La Rete Civica di Tutela del Patrimonio Storico ed Archeologico ha inviato da subito segnalazioni al Comando Carabinieri Tutela Patrimonio Culturale di Bari, ai militari della Compagnia di Casarano, alla Soprintendenza ai Beni Architettonici di Lecce e al sindaco di Supersano. Utili alle indagini saranno i filmati delle telecamere di videosorveglianza installate in diversi punti di quella contrada.

“Un Menhir non rappresenta più nulla se anche solo mosso di pochi metri – spiega Rudy Miggiano, vicepresidente della Rete -. Quei monoliti sono a testimoniare un volere antico, un segno di eternità, di profondo rispetto per la Madre Terra. Disinnescare millenni di storia con una pala in mano è pura idiozia”.
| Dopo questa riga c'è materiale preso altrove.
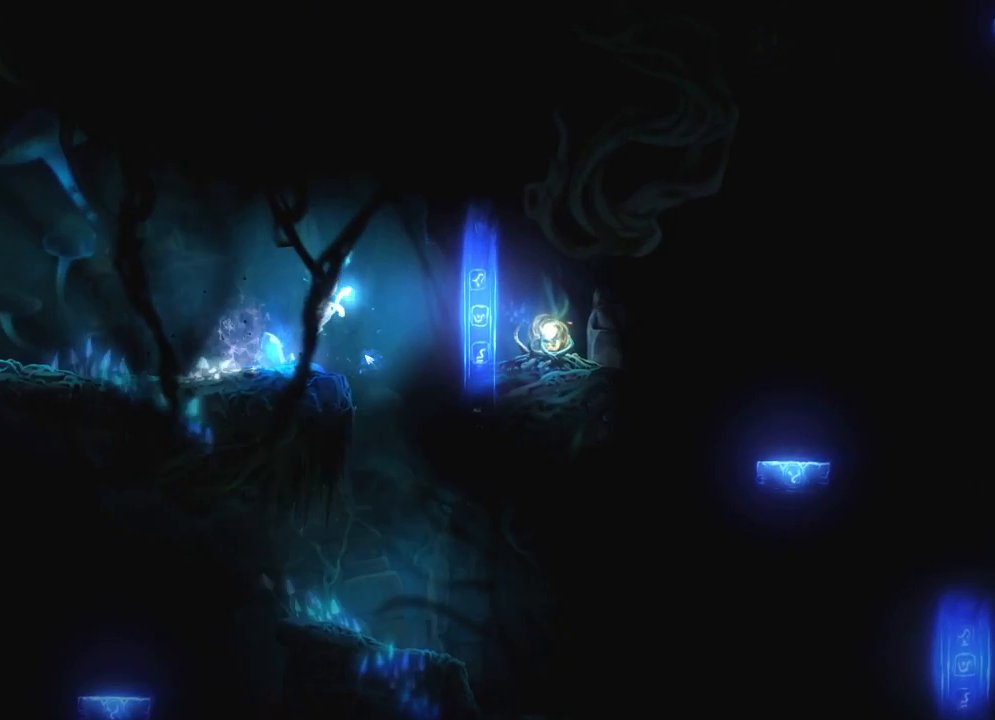
{"keys": [], "mouse": [], "mouse_move": "still", "events": [[17, "left", "down"], [117, "left", "up"]]}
Il menhir Sombrino, catalogato e censito nel 1993, era posizionato a ridosso di una importante via di passaggio di pellegrini lungo le strade che portavano verso Santa Maria di Leuca e la Terrasanta, non poco distante dalle masseria Macrì, Stanzie, Casale Sombrino. Non sarà stato semplice sradicarlo: era profondamente infisso nel terreno e sporgeva solo per un metro. Riportava numerose croci incise su una delle facce larghe ed un solco profondo sulla sommità. “Un libro da interpretare in un territorio da cui non può mancare e che ora ha perso un testimone importante”, commenta Miggiano.
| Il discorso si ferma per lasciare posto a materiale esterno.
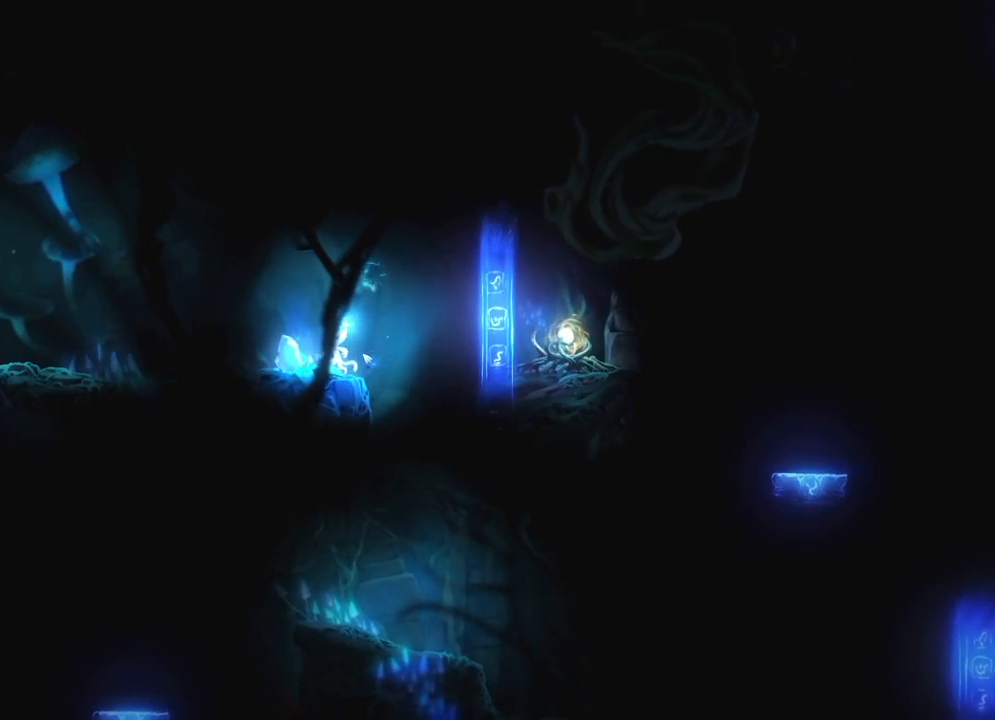
{"keys": [], "mouse": [], "mouse_move": "still", "events": []}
Ma a chi sono destinate queste pietre arcaiche? Il sospetto è che questi furti alimentino quella che è definita “archeomafia”, il mercato clandestino dei reperti archeologici, che fanno gola ad appassionati di antichità o a chi vuole adornare case e ville. Nel giro di poche settimane, mancano all’appello già tre monoliti, ma sono solo le sparizioni note. Il copione si è ripetuto nelle campagne tra Cannole e Giurdignano, da dove è stato asportato il Menhir Anfiano, oltre che a Surbo, nei pressi della chiesa Madonna di Aurio. Qualcuno si arricchisce di cimeli che in fondo, decontestualizzati, valgono poco. Il territorio intero, però, nel frattempo, diventa più povero.